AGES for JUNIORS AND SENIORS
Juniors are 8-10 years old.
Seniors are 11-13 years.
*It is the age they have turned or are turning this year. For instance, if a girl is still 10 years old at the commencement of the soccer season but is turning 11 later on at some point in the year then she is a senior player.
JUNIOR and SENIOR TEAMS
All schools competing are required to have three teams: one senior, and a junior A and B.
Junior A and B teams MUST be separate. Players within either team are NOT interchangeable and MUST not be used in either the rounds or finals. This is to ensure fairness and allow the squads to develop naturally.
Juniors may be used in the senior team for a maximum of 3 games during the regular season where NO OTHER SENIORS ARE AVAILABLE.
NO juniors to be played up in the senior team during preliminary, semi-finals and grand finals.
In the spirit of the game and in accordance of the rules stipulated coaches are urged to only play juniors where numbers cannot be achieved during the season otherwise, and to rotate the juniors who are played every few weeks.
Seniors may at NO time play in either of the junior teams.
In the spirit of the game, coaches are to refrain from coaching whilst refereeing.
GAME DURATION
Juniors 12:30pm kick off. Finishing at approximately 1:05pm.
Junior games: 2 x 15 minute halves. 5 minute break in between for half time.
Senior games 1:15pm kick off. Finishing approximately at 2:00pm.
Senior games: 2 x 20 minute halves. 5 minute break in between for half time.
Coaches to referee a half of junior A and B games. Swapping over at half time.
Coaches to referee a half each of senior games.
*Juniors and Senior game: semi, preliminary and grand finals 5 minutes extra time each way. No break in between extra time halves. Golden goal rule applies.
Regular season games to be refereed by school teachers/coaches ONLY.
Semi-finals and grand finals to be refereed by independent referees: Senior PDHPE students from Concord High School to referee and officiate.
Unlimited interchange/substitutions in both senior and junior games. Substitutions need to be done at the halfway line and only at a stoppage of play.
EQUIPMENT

────

Above are the records; from them, give again exactly the lines from the one containing "Senior games: 2" through the one containing "Regular season games", both included.

Senior games: 2 x 20 minute halves. 5 minute break in between for half time.
Coaches to referee a half of junior A and B games. Swapping over at half time.
Coaches to referee a half each of senior games.
*Juniors and Senior game: semi, preliminary and grand finals 5 minutes extra time each way. No break in between extra time halves. Golden goal rule applies.
Regular season games to be refereed by school teachers/coaches ONLY.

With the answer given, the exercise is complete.